##### THE DATA

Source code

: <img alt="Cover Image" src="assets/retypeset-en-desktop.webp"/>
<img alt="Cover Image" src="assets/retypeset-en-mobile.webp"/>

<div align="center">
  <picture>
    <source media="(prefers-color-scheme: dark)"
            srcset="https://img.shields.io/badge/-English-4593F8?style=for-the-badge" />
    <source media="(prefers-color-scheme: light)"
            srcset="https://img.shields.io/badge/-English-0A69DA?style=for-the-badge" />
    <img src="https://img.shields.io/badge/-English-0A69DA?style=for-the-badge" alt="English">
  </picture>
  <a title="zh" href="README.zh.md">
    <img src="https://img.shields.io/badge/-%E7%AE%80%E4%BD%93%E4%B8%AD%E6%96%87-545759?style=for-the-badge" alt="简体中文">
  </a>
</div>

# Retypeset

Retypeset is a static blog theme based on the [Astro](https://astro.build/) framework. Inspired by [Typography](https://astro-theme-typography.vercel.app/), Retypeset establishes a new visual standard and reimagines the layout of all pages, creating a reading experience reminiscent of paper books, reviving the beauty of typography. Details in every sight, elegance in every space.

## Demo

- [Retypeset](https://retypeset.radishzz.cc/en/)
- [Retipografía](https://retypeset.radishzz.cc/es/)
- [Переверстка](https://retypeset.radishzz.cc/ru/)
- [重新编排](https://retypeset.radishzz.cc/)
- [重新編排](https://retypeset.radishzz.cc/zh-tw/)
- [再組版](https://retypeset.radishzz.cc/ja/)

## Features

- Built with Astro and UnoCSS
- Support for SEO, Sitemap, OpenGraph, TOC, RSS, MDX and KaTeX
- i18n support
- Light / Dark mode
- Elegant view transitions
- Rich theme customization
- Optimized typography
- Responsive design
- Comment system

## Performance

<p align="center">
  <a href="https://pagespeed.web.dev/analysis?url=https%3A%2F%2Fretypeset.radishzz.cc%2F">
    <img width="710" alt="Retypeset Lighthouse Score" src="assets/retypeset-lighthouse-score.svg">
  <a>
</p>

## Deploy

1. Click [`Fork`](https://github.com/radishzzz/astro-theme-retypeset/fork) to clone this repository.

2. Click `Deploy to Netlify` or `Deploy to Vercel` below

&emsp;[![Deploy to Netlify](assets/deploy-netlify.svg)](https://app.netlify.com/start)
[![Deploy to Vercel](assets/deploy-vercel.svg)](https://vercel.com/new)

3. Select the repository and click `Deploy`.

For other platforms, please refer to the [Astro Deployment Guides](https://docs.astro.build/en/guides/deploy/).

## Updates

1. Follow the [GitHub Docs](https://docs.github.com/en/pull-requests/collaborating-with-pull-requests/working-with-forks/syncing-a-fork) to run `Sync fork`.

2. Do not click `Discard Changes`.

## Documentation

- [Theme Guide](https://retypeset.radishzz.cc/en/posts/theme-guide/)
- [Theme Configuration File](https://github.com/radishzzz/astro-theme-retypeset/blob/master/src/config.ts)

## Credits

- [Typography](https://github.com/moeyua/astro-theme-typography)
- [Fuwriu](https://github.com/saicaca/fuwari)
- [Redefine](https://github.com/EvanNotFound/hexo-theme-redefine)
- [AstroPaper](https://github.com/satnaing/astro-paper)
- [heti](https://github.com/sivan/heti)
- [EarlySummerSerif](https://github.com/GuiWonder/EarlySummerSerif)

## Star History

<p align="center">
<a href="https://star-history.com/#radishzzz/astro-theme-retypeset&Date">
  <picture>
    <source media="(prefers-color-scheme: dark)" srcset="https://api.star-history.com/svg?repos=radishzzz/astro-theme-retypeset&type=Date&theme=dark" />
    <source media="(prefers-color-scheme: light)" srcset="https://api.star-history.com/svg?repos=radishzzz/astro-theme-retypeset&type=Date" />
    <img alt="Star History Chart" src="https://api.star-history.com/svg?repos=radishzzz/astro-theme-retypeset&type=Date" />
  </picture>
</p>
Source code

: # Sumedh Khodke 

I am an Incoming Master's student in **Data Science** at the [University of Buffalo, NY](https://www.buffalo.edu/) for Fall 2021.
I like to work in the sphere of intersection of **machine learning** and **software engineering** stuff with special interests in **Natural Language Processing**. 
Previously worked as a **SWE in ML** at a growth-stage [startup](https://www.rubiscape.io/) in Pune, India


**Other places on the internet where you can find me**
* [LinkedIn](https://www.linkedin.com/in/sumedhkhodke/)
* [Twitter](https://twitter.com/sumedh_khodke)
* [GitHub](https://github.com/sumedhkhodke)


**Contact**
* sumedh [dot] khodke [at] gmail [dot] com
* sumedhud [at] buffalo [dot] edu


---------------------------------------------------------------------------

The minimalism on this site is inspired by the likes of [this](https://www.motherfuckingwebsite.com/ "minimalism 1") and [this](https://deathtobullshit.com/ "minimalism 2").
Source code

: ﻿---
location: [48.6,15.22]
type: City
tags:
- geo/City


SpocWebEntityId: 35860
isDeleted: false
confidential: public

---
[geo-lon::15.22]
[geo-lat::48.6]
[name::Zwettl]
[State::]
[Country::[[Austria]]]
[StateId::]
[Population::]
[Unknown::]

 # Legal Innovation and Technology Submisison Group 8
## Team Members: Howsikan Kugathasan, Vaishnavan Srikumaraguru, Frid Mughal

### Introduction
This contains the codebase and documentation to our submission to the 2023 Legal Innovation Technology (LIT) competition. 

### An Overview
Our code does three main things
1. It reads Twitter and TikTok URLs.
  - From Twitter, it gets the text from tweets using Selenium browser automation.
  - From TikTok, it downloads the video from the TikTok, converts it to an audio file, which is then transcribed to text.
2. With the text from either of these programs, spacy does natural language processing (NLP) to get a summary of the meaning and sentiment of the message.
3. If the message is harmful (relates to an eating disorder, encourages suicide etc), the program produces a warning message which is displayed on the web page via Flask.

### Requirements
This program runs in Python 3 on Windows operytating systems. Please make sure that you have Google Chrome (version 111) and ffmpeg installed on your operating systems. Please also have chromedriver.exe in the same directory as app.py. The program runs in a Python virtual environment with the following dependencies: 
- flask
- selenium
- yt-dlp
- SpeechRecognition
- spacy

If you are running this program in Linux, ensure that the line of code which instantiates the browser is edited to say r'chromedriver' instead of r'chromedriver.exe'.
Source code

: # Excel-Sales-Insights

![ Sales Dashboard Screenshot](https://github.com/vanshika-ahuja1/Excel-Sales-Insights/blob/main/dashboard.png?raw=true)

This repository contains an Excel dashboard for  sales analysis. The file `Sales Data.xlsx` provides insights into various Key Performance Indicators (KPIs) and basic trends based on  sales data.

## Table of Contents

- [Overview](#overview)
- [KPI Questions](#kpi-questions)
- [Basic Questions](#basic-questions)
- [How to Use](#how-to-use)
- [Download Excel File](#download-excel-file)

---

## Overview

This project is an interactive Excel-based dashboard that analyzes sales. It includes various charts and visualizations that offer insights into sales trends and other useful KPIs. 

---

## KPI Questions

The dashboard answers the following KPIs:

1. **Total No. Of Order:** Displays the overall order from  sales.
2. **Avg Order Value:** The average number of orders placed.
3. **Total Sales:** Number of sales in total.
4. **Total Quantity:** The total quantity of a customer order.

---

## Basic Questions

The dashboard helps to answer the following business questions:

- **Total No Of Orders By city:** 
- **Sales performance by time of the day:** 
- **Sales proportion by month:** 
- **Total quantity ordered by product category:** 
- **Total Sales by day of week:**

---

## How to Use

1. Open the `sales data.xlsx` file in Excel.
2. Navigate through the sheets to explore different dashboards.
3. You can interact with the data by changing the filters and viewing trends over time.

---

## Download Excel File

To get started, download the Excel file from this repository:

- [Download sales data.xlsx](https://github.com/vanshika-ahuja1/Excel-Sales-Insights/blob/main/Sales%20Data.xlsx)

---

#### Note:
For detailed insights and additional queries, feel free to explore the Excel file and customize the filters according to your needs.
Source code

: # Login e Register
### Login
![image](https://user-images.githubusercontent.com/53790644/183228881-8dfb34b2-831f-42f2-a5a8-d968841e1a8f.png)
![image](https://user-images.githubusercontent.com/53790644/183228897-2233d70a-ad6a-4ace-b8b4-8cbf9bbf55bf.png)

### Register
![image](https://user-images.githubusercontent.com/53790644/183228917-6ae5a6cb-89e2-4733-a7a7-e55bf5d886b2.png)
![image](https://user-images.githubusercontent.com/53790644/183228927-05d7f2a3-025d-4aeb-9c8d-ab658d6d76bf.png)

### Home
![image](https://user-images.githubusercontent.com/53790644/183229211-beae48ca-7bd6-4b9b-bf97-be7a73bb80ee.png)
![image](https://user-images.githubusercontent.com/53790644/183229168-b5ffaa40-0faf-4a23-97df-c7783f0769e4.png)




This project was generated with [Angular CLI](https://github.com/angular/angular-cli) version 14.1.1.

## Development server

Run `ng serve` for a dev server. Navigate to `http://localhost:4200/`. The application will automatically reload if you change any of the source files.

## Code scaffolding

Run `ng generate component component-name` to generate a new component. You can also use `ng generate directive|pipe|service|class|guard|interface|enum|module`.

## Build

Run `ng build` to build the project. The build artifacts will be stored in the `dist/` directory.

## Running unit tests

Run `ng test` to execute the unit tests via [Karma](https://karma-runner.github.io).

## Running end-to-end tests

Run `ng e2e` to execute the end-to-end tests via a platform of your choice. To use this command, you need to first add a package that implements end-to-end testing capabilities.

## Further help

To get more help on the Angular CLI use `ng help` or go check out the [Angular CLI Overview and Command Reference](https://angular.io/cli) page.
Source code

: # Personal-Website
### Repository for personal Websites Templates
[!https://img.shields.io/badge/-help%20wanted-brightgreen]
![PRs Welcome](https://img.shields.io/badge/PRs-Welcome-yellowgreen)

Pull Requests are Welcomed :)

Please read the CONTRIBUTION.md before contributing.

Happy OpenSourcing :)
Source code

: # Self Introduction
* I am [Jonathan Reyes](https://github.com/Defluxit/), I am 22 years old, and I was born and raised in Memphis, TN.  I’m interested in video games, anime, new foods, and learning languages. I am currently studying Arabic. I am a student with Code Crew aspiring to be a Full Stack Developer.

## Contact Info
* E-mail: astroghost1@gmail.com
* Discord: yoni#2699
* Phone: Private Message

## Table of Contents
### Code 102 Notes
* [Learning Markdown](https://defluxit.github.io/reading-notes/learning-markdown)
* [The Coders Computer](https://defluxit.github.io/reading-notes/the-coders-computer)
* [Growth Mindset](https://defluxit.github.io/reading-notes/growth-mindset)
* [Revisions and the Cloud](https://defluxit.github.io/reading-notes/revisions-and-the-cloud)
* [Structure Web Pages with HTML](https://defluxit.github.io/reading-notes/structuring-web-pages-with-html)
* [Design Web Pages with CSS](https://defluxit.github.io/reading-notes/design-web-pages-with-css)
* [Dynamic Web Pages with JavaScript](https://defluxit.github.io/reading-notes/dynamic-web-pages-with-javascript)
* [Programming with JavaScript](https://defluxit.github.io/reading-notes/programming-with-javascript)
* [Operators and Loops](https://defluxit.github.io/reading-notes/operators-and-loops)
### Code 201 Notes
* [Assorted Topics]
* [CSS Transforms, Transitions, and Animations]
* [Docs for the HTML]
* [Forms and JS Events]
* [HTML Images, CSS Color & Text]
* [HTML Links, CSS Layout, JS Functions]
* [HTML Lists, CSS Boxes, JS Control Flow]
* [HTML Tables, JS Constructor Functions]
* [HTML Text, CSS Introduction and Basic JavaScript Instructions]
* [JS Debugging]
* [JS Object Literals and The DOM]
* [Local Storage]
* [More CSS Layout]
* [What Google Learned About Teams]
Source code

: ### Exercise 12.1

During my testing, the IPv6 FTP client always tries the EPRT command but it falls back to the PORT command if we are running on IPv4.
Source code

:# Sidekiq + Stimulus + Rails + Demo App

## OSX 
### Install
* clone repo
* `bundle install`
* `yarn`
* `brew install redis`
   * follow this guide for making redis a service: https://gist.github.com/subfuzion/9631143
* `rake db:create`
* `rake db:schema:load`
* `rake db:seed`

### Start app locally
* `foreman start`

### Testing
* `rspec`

##########

**WORK REQUEST**:
Copy out the rows from the line with "to generate a" up to and including the line with "## Running unit tests", keeping every character the same.

**TASK RESPONSE**:
Run `ng generate component component-name` to generate a new component. You can also use `ng generate directive|pipe|service|class|guard|interface|enum|module`.

## Build

Run `ng build` to build the project. The build artifacts will be stored in the `dist/` directory.

## Running unit tests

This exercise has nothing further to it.